ИСХОДНЫЙ ТЕКСТ:
══════
Обретает невиданную прежде интенсивность отрицательный, «противоестественный» социальный отбор, в результате которого лучшие из граждан оказываются на социальном «дне» или просто гибнут, а наверх всплывают, обретают богатство и власть худшие из них. Те социальные слои, группы, индивиды, которые в условиях стабильности пребывали на социальной периферии, теперь могут быть вытолкнуты силою обстоятельств и случайных стечений в самый эпицентр событий и оказаться на ключевых ролях в различных сферах и структурах.
В индивидуально-личностном измерении аномия имеет двоякое значение. С одной стороны, аномийное поведение контрадаптивно, то есть направлено против общепринятых стереотипов законопослушного поведения, подчиненного нормам морали и права. С другой стороны, оно адаптивно, поскольку позволяет человеку в условиях общественного кризиса и резкого возрастания степени непредсказуемости социальных событий приспособиться к обстоятельствам, приняв тот же стереотип социально ненормированных действий, чреватых непредсказуемостью и вседозволенностью.
Социальный хаос — это всегда распад, гибель, и потому он трагичен. В нем, в его вихрях и взрывах погибают те, кто вполне мог бы жить в
обстановке порядка и стабильности. Поэтому аномия — это, говоря языком философа Якоба Бёме, истинное «мучение» материи и духа.
Природа хаоса парадоксальна. Будучи тотальной деструкцией, он может быть конструктивен и способен служить чем-то вроде «первомате-рии», из которой рождаются вполне упорядоченные формы. Это имел, очевидно, в виду Ницше, когда писал о том, будто нужно носить в себе хаос, чтобы родить танцующую звезду.
Русский философ-правовед Н.Н. Алексеев спрашивал, можно ли применить к хаосу понятие ценности, и отвечал утвердительно. Он полагал, что не следует рассматривать хаос как феномен чисто отрицательный, ибо в этом ощущается близость к истинно беспредельному. Сугубо негативное же отношение к хаосу — это свидетельство некоторой ограниченности и даже духовной слепоты. «Кто бежит хаоса, тот хочет замкнуться в своей ограниченной конечности и оторваться от беспредельного и абсолютного <...> Конечно, — продолжает Н.Н. Алексеев, — при названном толковании хаотическая стихия обнаруживает некоторые положительные признаки, однако, чисто служебного характера. Хаотическое в душе человека ценно постольку, поскольку оно является путем, открывающим доступ к высшим сферам. Никакого значения самостоятельной, самодовлеющей ценности оно не имеет и иметь не может. Неоспоримым достоинством названного средства является его динамический, так сказать, характер. Существо его сводится к погружению в движение противоположностей, к соприкосновению с крайностями, к подъемам и провалам. Путь этот не сулит покоя и отдыха, он есть путь глубокой душевной трагедии» [2, с, 103], Тот, кто открывает душу воздействиям хаотических сил, способен подняться до высочайшего. «Хаотическое и беспредельное есть стихия различных возможностей, не воплотившихся еще в действительности, не достигших актуализации, это есть неопределенная полнота возможностей — и только» [2, с. 104].
══════
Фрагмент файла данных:

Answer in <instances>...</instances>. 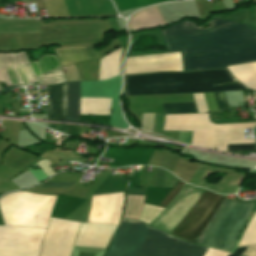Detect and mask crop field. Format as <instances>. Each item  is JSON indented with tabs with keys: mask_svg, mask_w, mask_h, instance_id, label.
I'll use <instances>...</instances> for the list:
<instances>
[{
	"mask_svg": "<svg viewBox=\"0 0 256 256\" xmlns=\"http://www.w3.org/2000/svg\"><path fill=\"white\" fill-rule=\"evenodd\" d=\"M161 34L167 52L182 51L184 71L256 60V31L220 18L199 27L183 21L161 30Z\"/></svg>",
	"mask_w": 256,
	"mask_h": 256,
	"instance_id": "obj_1",
	"label": "crop field"
},
{
	"mask_svg": "<svg viewBox=\"0 0 256 256\" xmlns=\"http://www.w3.org/2000/svg\"><path fill=\"white\" fill-rule=\"evenodd\" d=\"M224 196L205 191L186 217L169 234L184 241H197ZM254 202L224 200L196 244L232 251Z\"/></svg>",
	"mask_w": 256,
	"mask_h": 256,
	"instance_id": "obj_2",
	"label": "crop field"
},
{
	"mask_svg": "<svg viewBox=\"0 0 256 256\" xmlns=\"http://www.w3.org/2000/svg\"><path fill=\"white\" fill-rule=\"evenodd\" d=\"M125 80V96L246 89L241 84L213 86L235 81L227 70L129 75L125 76Z\"/></svg>",
	"mask_w": 256,
	"mask_h": 256,
	"instance_id": "obj_3",
	"label": "crop field"
},
{
	"mask_svg": "<svg viewBox=\"0 0 256 256\" xmlns=\"http://www.w3.org/2000/svg\"><path fill=\"white\" fill-rule=\"evenodd\" d=\"M156 231L138 221L122 219L106 256H135ZM206 250L158 231L137 256H203Z\"/></svg>",
	"mask_w": 256,
	"mask_h": 256,
	"instance_id": "obj_4",
	"label": "crop field"
},
{
	"mask_svg": "<svg viewBox=\"0 0 256 256\" xmlns=\"http://www.w3.org/2000/svg\"><path fill=\"white\" fill-rule=\"evenodd\" d=\"M255 123L215 125L208 114L166 115L164 130L193 131L191 144L226 151L227 144L255 143L245 139L244 128Z\"/></svg>",
	"mask_w": 256,
	"mask_h": 256,
	"instance_id": "obj_5",
	"label": "crop field"
},
{
	"mask_svg": "<svg viewBox=\"0 0 256 256\" xmlns=\"http://www.w3.org/2000/svg\"><path fill=\"white\" fill-rule=\"evenodd\" d=\"M57 196L16 192L0 199L5 225L46 228Z\"/></svg>",
	"mask_w": 256,
	"mask_h": 256,
	"instance_id": "obj_6",
	"label": "crop field"
},
{
	"mask_svg": "<svg viewBox=\"0 0 256 256\" xmlns=\"http://www.w3.org/2000/svg\"><path fill=\"white\" fill-rule=\"evenodd\" d=\"M158 71H182L180 52L127 58L124 74Z\"/></svg>",
	"mask_w": 256,
	"mask_h": 256,
	"instance_id": "obj_7",
	"label": "crop field"
},
{
	"mask_svg": "<svg viewBox=\"0 0 256 256\" xmlns=\"http://www.w3.org/2000/svg\"><path fill=\"white\" fill-rule=\"evenodd\" d=\"M41 243L0 239V256H38Z\"/></svg>",
	"mask_w": 256,
	"mask_h": 256,
	"instance_id": "obj_8",
	"label": "crop field"
},
{
	"mask_svg": "<svg viewBox=\"0 0 256 256\" xmlns=\"http://www.w3.org/2000/svg\"><path fill=\"white\" fill-rule=\"evenodd\" d=\"M67 83L48 86V118L66 119Z\"/></svg>",
	"mask_w": 256,
	"mask_h": 256,
	"instance_id": "obj_9",
	"label": "crop field"
},
{
	"mask_svg": "<svg viewBox=\"0 0 256 256\" xmlns=\"http://www.w3.org/2000/svg\"><path fill=\"white\" fill-rule=\"evenodd\" d=\"M53 50L57 55L62 67L70 63L99 57L94 46L56 48Z\"/></svg>",
	"mask_w": 256,
	"mask_h": 256,
	"instance_id": "obj_10",
	"label": "crop field"
},
{
	"mask_svg": "<svg viewBox=\"0 0 256 256\" xmlns=\"http://www.w3.org/2000/svg\"><path fill=\"white\" fill-rule=\"evenodd\" d=\"M46 229L0 226V238L42 241Z\"/></svg>",
	"mask_w": 256,
	"mask_h": 256,
	"instance_id": "obj_11",
	"label": "crop field"
},
{
	"mask_svg": "<svg viewBox=\"0 0 256 256\" xmlns=\"http://www.w3.org/2000/svg\"><path fill=\"white\" fill-rule=\"evenodd\" d=\"M232 75L252 90H256V62L227 67Z\"/></svg>",
	"mask_w": 256,
	"mask_h": 256,
	"instance_id": "obj_12",
	"label": "crop field"
},
{
	"mask_svg": "<svg viewBox=\"0 0 256 256\" xmlns=\"http://www.w3.org/2000/svg\"><path fill=\"white\" fill-rule=\"evenodd\" d=\"M121 48L100 59L99 80H106L119 75Z\"/></svg>",
	"mask_w": 256,
	"mask_h": 256,
	"instance_id": "obj_13",
	"label": "crop field"
},
{
	"mask_svg": "<svg viewBox=\"0 0 256 256\" xmlns=\"http://www.w3.org/2000/svg\"><path fill=\"white\" fill-rule=\"evenodd\" d=\"M110 101L106 98H80V114H110Z\"/></svg>",
	"mask_w": 256,
	"mask_h": 256,
	"instance_id": "obj_14",
	"label": "crop field"
},
{
	"mask_svg": "<svg viewBox=\"0 0 256 256\" xmlns=\"http://www.w3.org/2000/svg\"><path fill=\"white\" fill-rule=\"evenodd\" d=\"M67 119L79 120V82L68 83Z\"/></svg>",
	"mask_w": 256,
	"mask_h": 256,
	"instance_id": "obj_15",
	"label": "crop field"
},
{
	"mask_svg": "<svg viewBox=\"0 0 256 256\" xmlns=\"http://www.w3.org/2000/svg\"><path fill=\"white\" fill-rule=\"evenodd\" d=\"M220 111H228L227 102L223 92L214 93ZM213 93H203L209 112L219 111Z\"/></svg>",
	"mask_w": 256,
	"mask_h": 256,
	"instance_id": "obj_16",
	"label": "crop field"
},
{
	"mask_svg": "<svg viewBox=\"0 0 256 256\" xmlns=\"http://www.w3.org/2000/svg\"><path fill=\"white\" fill-rule=\"evenodd\" d=\"M81 175H58L48 181H78ZM76 182H45L37 187H70Z\"/></svg>",
	"mask_w": 256,
	"mask_h": 256,
	"instance_id": "obj_17",
	"label": "crop field"
},
{
	"mask_svg": "<svg viewBox=\"0 0 256 256\" xmlns=\"http://www.w3.org/2000/svg\"><path fill=\"white\" fill-rule=\"evenodd\" d=\"M256 244V213L253 215L237 247Z\"/></svg>",
	"mask_w": 256,
	"mask_h": 256,
	"instance_id": "obj_18",
	"label": "crop field"
},
{
	"mask_svg": "<svg viewBox=\"0 0 256 256\" xmlns=\"http://www.w3.org/2000/svg\"><path fill=\"white\" fill-rule=\"evenodd\" d=\"M164 109L195 107L193 103H168L163 104ZM165 113H197L195 108L164 110Z\"/></svg>",
	"mask_w": 256,
	"mask_h": 256,
	"instance_id": "obj_19",
	"label": "crop field"
},
{
	"mask_svg": "<svg viewBox=\"0 0 256 256\" xmlns=\"http://www.w3.org/2000/svg\"><path fill=\"white\" fill-rule=\"evenodd\" d=\"M246 248H247V246L237 248L235 253L232 255H231V253H227V252H223V251H220L217 249L209 248V250L206 252V254L204 256H230V255L231 256H241Z\"/></svg>",
	"mask_w": 256,
	"mask_h": 256,
	"instance_id": "obj_20",
	"label": "crop field"
},
{
	"mask_svg": "<svg viewBox=\"0 0 256 256\" xmlns=\"http://www.w3.org/2000/svg\"><path fill=\"white\" fill-rule=\"evenodd\" d=\"M184 183L179 181V183L176 185L175 189L172 190L168 193V195L165 197V199L161 202L159 205L160 207L166 208L168 203L171 201V199L175 196V194L179 191V189L182 187Z\"/></svg>",
	"mask_w": 256,
	"mask_h": 256,
	"instance_id": "obj_21",
	"label": "crop field"
},
{
	"mask_svg": "<svg viewBox=\"0 0 256 256\" xmlns=\"http://www.w3.org/2000/svg\"><path fill=\"white\" fill-rule=\"evenodd\" d=\"M256 149L254 144L228 145L227 151Z\"/></svg>",
	"mask_w": 256,
	"mask_h": 256,
	"instance_id": "obj_22",
	"label": "crop field"
},
{
	"mask_svg": "<svg viewBox=\"0 0 256 256\" xmlns=\"http://www.w3.org/2000/svg\"><path fill=\"white\" fill-rule=\"evenodd\" d=\"M192 132H179L177 141L190 144Z\"/></svg>",
	"mask_w": 256,
	"mask_h": 256,
	"instance_id": "obj_23",
	"label": "crop field"
},
{
	"mask_svg": "<svg viewBox=\"0 0 256 256\" xmlns=\"http://www.w3.org/2000/svg\"><path fill=\"white\" fill-rule=\"evenodd\" d=\"M244 256H256V245L248 246L246 251L243 253Z\"/></svg>",
	"mask_w": 256,
	"mask_h": 256,
	"instance_id": "obj_24",
	"label": "crop field"
},
{
	"mask_svg": "<svg viewBox=\"0 0 256 256\" xmlns=\"http://www.w3.org/2000/svg\"><path fill=\"white\" fill-rule=\"evenodd\" d=\"M48 127L66 134V126L48 124Z\"/></svg>",
	"mask_w": 256,
	"mask_h": 256,
	"instance_id": "obj_25",
	"label": "crop field"
}]
</instances>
══════
ЧТО СДЕЛАТЬ:
[A] Как, согласно тексту о социальном хаосе и аномии, ответил Н.Н. Алексеев на вопрос, можно ли применить к хаосу понятие ценности?
[B] Продолжите текст о социальном хаосе и аномии, начав сразу после его последнего предложения.

РЕЗУЛЬТАТЫ ЗАДАНИЙ:
[A] Он ответил утвердительно: понятие ценности к хаосу применить можно.

[B]
Как и любой хаос, аномия амбивалентна и может проявляться не только в виде деструкции. Она может быть продуктивна и способна нести в себе конструктивный потенциал. Это обнаруживается в способностях системы сбивать собственные запоры, обрушивать все свои прежние границы. Из нее начинает выливаться и вываливаться ее содержимое. Она становится до такой степени открытой, что внешние воздействия получают возможность почти беспрепятственно проникнуть во все образовавшееся пустоты и разломы. То есть открытость былой системы становится абсолютной. Теперь в то, что от нее осталось, начинает вторгаться все, что угодно. Ее обмен остатками вещества, энергии и информации с внешней средой достигает максимальной степени возможного. В итоге аномия позволяет ускоренным темпом возникнуть тем предпосылкам, которые необходимы для переструктурирования социальной реальности и для возникновения новых социальных форм.
В бурно протекающем взаимообмене, среди обломков старых распавшихся систем начинают возникать такие комбинации, которые никогда
бы не образовались в условиях стабильности. Образуется ситуация чуть ли не абсолютного обновления, когда из старого почти ничего не сохраняется в его прежнем состоянии.
Подобная обстановка оказывается максимально благоприятной для всевозможных новаций. И поскольку активно экспериментирует сама жизнь, то люди тоже могут заниматься экспериментированием, так как перед ними открывается социальное пространство свободы несравнимо более обширное, чем в эпохи порядка и стабильности. Эпоха аномии предстает в глазах многих социальных субъектов как пора чуть ли не безграничных возможностей.
Представления о кажущейся отдаленности состояний хаоса и порядка уступают место представлениям о их явной близости. Временами в человеческом сознании эти два состояния сближаются до такой степени, что хаос и порядок начинают чуть ли не отождествляться. В хаосе начинают видеть «сложную и непредсказуемую форму порядка» (Э. Лас-ло). А в порядке усматривается сравнительно простая и предсказуемая, потенциальная разновидность хаоса.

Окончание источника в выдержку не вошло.